• EXERCISE GOAL:
Your job is to report every line of the entries that has "output".
○ ○ ○ ○ ○ ○ ○
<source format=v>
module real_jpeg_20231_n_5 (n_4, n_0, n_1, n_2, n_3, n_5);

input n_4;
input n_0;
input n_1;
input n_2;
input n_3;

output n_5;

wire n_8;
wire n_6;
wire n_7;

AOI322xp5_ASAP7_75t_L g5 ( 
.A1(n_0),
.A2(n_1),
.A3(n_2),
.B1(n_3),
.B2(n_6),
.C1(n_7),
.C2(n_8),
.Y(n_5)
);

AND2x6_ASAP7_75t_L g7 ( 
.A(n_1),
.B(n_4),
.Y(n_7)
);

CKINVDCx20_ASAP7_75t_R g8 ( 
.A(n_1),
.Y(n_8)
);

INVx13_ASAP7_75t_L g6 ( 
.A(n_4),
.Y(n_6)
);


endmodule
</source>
○ ○ ○ ○ ○ ○ ○
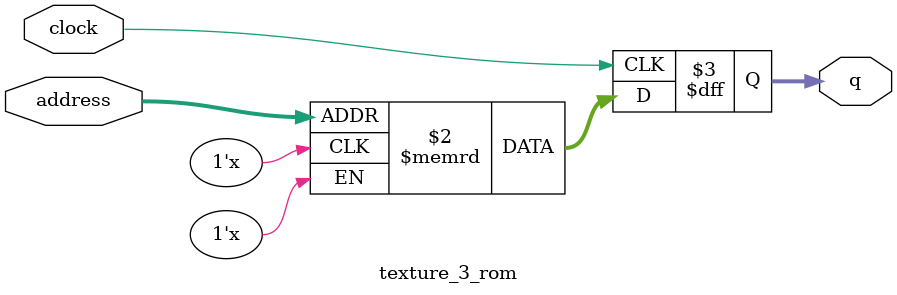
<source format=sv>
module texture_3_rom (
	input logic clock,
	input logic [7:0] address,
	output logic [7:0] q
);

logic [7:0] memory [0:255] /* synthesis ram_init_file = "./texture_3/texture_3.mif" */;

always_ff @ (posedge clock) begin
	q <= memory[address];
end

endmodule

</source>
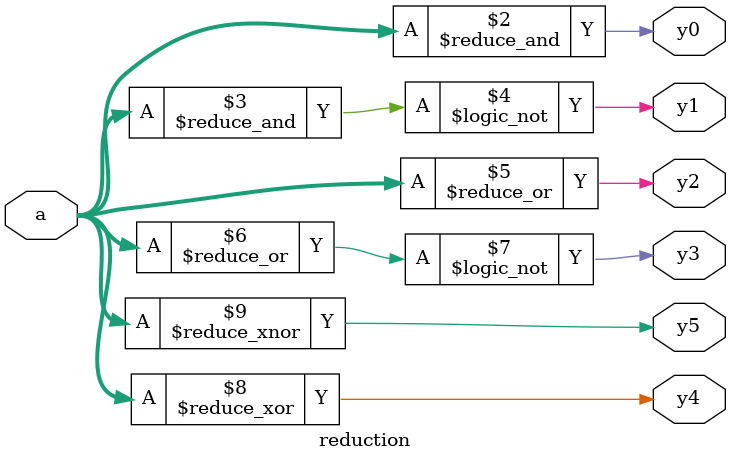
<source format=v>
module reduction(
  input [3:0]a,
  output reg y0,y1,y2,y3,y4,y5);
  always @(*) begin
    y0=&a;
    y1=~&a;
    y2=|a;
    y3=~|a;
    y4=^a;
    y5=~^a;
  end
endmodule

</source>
○ ○ ○ ○ ○ ○ ○
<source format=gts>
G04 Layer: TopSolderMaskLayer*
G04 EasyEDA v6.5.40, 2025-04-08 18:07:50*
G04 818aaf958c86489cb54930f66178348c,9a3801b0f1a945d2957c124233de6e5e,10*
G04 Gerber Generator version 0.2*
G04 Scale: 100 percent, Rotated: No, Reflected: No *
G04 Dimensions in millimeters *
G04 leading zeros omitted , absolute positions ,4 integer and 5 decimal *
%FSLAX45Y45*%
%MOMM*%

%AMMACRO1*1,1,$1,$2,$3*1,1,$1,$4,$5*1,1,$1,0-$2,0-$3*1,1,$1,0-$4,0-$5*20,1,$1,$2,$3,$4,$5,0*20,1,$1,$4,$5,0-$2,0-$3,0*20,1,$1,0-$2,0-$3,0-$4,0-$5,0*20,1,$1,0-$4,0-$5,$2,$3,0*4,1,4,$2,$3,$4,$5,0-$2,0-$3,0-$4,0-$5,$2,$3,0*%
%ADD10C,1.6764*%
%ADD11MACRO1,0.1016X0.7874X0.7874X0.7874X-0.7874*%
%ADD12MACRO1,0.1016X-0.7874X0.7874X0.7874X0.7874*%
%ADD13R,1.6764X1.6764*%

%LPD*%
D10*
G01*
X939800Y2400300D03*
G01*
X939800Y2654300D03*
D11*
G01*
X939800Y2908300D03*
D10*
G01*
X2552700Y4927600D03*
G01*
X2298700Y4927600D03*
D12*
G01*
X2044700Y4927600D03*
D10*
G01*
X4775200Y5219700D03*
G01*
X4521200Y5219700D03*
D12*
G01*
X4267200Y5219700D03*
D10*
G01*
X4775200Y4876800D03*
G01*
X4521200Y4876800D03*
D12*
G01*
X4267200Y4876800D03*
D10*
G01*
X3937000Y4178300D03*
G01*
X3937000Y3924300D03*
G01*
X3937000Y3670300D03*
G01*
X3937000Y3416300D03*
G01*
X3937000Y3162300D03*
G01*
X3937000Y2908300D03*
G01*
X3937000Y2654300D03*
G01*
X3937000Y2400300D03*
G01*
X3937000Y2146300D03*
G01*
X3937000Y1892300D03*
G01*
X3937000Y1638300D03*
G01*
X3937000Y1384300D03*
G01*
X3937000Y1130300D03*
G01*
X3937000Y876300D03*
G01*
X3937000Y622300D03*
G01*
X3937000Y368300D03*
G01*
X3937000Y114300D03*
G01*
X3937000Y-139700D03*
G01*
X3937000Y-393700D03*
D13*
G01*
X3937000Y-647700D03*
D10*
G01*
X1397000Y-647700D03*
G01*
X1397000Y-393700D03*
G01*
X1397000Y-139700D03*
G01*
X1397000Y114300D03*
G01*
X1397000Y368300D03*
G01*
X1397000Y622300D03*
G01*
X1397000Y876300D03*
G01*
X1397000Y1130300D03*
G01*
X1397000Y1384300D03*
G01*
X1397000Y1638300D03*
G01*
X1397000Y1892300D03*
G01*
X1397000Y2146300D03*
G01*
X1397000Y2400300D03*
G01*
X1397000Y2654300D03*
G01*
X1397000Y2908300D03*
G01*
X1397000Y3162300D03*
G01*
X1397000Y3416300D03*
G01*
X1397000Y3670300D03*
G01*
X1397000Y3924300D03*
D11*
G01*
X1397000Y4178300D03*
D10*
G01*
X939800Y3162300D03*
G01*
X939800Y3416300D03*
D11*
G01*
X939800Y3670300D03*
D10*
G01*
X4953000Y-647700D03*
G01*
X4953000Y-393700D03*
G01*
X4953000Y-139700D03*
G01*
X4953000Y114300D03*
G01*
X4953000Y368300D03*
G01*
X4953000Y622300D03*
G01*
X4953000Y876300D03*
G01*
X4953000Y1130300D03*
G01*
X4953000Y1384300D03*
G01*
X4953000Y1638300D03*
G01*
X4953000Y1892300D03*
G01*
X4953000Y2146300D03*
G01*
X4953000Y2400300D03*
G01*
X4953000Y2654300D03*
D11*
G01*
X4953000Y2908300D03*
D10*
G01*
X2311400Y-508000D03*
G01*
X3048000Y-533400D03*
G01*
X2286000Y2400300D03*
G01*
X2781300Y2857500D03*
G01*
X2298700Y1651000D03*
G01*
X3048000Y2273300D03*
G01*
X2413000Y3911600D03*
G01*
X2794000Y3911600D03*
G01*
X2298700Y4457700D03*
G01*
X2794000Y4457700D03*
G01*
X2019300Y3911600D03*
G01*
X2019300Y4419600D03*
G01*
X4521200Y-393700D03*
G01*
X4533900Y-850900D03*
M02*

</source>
○ ○ ○ ○ ○ ○ ○
• RESULT FOR THIS TASK:
output n_5;
	output logic [7:0] q
  output reg y0,y1,y2,y3,y4,y5);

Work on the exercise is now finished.